◆ WHAT THE TASK ASKS
Copy every line of text from the items below exactly as it appears, leaving out the pictures.

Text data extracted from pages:
↓

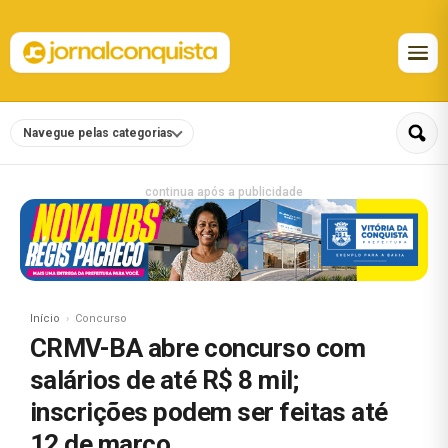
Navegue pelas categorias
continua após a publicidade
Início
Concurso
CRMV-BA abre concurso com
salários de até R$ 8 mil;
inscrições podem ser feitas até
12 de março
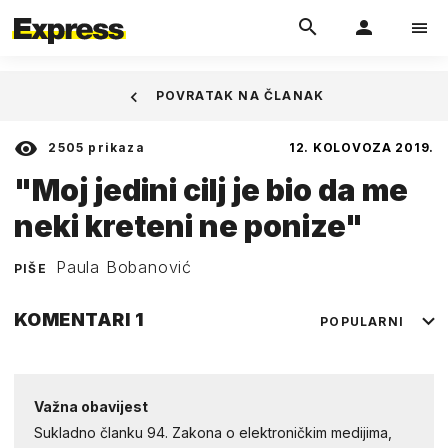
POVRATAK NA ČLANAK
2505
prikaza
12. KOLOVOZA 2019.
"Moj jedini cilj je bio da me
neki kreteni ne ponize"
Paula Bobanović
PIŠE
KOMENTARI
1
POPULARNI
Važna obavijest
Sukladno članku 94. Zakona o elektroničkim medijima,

↑

◆ TASK ANSWER
Navegue pelas categorias
continua após a publicidade
Início
Concurso
CRMV-BA abre concurso com
salários de até R$ 8 mil;
inscrições podem ser feitas até
12 de março
POVRATAK NA ČLANAK
2505
prikaza
12. KOLOVOZA 2019.
"Moj jedini cilj je bio da me
neki kreteni ne ponize"
Paula Bobanović
PIŠE
KOMENTARI
1
POPULARNI
Važna obavijest
Sukladno članku 94. Zakona o elektroničkim medijima,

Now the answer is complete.